The error you're seeing is indeed caused by OneHotEncoder.

However, I want to point out a more crucial point: It is not a good practice to put your pipeline into a function. Usually we assign the pipeline to a variable and then call fit and fit_transform on it:

# Define the pipelines for numerical and categorical attributes
num_pipeline = Pipeline([
    ("imputer", SimpleImputer(strategy='median')),
    ("std_scaler", StandardScaler()),
])

cat_pipeline = Pipeline([
    ("enc", OneHotEncoder(drop='if_binary'))
])

# Combine pipelines in a ColumnTransformer
full_pipeline = ColumnTransformer([
    ("num", num_pipeline, titanic_num),
    ("cat", cat_pipeline, titanic_cat)
])

# Fit and transform the training data
titanic_clean = full_pipeline.fit_transform(titanic)

# Transform the test data using the same transformations
titanic_test_clean = full_pipeline.transform(titanic_test)

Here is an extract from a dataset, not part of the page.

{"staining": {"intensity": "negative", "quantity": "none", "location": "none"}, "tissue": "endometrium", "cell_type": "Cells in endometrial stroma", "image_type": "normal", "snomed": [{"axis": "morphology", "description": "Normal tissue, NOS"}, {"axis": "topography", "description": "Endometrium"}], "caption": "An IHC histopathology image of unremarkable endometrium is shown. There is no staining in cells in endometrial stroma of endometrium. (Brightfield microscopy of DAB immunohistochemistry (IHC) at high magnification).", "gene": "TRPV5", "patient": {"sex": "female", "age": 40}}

# Model fitting and prediction
final_model.fit(titanic_clean, titanic_train_labels)
predictions = final_model.predict(titanic_test_clean)

This approach ensures that the same transformations are applied to both datasets, thereby maintaining a consistent feature set. The OneHotEncoder inside the ColumnTransformer will learn the categories from the training data and apply the same encoding to the test data, resolving the feature mismatch issue.